▶ [UIT TE VOEREN]:
Schrijf de regels letterlijk over, vanaf het begin van de items tot en met de regel met "aspiring coders. It provides a".

▶ [BESCHIKBARE GEGEVENS]:
>>>>

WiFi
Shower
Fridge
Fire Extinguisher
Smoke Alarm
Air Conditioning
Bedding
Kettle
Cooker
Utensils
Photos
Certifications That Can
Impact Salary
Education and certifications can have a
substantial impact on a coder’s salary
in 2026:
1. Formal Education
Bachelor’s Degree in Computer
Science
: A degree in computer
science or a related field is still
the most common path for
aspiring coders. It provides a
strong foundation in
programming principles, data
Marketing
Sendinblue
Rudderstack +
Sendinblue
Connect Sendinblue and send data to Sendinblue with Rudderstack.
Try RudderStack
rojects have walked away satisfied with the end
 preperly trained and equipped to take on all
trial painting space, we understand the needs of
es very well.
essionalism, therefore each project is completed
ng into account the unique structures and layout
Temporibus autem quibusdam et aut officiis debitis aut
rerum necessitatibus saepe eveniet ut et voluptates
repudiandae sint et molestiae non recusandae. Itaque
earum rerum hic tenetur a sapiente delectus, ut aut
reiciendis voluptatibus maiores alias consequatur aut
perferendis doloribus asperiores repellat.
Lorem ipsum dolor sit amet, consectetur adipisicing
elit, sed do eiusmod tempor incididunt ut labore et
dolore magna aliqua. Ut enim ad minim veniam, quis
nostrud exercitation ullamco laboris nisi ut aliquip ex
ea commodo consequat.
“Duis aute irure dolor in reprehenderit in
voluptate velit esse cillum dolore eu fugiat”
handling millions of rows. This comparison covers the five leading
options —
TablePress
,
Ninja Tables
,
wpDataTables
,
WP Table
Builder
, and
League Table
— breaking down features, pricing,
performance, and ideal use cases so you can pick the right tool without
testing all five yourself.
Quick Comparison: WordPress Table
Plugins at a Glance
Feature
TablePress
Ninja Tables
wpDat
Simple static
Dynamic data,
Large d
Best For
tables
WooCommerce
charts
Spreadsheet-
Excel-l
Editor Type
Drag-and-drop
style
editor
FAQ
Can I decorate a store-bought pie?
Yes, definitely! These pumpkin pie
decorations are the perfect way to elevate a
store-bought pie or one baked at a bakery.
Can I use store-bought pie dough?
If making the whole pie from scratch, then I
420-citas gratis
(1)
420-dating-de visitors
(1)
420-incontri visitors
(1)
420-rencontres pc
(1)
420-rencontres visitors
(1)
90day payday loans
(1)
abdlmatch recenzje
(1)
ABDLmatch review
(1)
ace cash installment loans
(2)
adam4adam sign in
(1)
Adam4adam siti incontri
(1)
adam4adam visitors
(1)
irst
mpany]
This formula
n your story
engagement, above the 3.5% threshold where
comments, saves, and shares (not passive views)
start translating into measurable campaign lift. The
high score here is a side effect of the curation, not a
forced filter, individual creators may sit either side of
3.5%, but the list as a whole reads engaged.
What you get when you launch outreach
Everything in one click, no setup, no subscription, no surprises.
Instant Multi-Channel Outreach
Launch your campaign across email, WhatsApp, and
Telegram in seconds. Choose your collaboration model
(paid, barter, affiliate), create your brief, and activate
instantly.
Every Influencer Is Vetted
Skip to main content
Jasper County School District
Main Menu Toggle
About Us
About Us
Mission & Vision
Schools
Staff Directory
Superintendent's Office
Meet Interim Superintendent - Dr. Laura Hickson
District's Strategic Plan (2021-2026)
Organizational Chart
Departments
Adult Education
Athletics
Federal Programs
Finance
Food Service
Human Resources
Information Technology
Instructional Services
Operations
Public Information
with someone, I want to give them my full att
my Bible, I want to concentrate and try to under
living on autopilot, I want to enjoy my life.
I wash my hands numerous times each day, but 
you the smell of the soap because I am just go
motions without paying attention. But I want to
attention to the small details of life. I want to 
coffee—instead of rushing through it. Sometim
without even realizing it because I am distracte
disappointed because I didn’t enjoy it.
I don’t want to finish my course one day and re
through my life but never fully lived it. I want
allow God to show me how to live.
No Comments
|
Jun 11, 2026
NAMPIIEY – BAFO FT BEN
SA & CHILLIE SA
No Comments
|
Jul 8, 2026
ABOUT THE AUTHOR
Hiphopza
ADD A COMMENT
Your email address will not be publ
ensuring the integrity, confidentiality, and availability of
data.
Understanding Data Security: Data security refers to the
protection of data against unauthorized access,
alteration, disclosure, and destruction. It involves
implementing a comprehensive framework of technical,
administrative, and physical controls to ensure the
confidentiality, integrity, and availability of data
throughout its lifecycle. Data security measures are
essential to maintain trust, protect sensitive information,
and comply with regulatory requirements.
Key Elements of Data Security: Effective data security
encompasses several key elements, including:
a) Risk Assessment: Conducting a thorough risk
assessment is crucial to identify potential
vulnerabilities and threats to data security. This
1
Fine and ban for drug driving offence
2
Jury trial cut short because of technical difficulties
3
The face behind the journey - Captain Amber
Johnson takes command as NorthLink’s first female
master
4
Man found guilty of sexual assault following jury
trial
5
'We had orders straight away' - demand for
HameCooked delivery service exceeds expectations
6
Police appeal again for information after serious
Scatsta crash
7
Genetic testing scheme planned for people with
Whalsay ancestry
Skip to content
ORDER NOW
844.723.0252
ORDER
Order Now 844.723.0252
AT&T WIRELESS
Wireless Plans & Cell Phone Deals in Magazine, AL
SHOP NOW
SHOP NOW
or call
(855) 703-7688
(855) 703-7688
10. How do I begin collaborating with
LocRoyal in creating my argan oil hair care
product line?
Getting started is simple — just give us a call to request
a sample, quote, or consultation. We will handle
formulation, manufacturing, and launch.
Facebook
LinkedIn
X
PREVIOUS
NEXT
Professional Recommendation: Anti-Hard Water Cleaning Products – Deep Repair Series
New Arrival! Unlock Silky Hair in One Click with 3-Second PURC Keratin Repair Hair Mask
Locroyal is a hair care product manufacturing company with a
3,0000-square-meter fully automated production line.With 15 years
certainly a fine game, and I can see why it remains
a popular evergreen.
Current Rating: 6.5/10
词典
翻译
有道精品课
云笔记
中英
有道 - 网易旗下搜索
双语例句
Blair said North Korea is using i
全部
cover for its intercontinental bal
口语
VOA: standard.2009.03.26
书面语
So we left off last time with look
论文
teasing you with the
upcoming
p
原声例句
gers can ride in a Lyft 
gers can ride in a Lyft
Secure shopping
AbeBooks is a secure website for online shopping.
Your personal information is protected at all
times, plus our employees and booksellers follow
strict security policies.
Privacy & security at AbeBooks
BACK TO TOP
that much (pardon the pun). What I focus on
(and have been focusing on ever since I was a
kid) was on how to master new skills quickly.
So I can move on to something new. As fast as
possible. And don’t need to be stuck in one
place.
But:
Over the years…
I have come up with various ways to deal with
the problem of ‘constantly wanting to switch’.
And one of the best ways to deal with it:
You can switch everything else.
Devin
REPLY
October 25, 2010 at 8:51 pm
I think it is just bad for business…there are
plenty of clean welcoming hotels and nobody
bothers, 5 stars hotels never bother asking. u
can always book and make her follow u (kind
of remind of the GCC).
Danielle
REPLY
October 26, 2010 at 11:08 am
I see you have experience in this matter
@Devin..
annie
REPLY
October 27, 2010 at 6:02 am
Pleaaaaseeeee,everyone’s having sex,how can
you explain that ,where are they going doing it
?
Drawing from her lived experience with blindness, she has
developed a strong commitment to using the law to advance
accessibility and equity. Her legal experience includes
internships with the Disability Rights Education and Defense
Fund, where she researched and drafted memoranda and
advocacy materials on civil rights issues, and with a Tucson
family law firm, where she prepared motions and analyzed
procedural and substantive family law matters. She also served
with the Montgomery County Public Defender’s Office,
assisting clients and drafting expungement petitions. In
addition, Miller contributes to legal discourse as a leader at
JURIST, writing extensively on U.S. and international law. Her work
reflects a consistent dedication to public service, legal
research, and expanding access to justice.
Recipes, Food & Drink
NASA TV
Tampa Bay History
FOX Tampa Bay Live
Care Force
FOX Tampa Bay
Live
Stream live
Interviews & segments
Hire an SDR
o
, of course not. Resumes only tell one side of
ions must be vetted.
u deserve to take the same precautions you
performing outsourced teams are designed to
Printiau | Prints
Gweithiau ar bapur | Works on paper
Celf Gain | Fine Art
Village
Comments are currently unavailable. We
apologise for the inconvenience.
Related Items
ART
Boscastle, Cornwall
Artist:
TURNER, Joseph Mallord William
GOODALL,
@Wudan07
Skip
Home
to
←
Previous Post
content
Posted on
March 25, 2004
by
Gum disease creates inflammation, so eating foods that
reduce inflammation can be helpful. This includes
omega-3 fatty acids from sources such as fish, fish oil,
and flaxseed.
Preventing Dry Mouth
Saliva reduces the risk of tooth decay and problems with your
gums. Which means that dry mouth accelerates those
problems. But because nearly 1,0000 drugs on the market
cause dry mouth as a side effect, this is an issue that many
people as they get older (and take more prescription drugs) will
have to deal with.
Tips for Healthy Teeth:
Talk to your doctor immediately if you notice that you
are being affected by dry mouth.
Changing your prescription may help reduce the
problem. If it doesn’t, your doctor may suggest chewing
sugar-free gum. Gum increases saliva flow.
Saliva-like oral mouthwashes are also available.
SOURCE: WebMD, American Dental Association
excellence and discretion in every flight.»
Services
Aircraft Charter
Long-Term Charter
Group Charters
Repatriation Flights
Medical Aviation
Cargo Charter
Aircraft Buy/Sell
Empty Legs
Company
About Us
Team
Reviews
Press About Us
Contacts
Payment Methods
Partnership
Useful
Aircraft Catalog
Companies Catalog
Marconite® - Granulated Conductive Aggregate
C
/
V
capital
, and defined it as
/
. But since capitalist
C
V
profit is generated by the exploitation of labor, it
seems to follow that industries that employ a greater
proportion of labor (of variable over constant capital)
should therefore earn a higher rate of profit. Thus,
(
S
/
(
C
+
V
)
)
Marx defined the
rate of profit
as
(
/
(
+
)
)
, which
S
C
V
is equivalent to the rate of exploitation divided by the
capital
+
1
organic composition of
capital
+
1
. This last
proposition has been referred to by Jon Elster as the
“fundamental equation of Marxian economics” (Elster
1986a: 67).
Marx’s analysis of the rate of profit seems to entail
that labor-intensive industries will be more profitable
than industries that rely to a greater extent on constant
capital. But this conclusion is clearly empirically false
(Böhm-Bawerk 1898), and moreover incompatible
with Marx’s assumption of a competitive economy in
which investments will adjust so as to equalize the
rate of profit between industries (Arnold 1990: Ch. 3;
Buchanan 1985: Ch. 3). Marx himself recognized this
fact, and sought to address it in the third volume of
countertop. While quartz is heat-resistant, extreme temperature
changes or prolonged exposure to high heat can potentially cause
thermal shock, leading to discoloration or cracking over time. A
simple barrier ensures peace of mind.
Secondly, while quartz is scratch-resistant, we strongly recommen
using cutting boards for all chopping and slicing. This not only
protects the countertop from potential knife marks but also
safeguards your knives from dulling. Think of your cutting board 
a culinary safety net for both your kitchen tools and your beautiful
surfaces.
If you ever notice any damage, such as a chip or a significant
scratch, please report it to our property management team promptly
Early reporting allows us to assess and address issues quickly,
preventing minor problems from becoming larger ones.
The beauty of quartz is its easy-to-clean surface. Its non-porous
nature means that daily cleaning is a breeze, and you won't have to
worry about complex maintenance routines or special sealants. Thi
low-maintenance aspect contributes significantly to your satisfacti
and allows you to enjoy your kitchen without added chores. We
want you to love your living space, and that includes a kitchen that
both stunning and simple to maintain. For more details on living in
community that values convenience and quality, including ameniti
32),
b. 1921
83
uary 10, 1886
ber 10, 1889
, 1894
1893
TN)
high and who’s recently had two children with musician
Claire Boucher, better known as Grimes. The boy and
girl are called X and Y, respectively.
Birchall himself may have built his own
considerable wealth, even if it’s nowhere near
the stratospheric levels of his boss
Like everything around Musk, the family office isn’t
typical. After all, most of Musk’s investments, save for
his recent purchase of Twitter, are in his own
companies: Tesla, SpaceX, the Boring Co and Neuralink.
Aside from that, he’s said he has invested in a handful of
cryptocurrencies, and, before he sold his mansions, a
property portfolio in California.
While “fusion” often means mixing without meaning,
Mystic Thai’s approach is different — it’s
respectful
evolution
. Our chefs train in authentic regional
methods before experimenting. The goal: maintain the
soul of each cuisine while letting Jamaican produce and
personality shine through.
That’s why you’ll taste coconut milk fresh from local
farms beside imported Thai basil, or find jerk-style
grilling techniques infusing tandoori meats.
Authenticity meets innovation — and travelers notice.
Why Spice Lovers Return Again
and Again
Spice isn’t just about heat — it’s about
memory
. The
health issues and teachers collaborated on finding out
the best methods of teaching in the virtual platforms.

<<<<

▶ [ANTWOORD HIERONDER]:
WiFi
Shower
Fridge
Fire Extinguisher
Smoke Alarm
Air Conditioning
Bedding
Kettle
Cooker
Utensils
Photos
Certifications That Can
Impact Salary
Education and certifications can have a
substantial impact on a coder’s salary
in 2026:
1. Formal Education
Bachelor’s Degree in Computer
Science
: A degree in computer
science or a related field is still
the most common path for
aspiring coders. It provides a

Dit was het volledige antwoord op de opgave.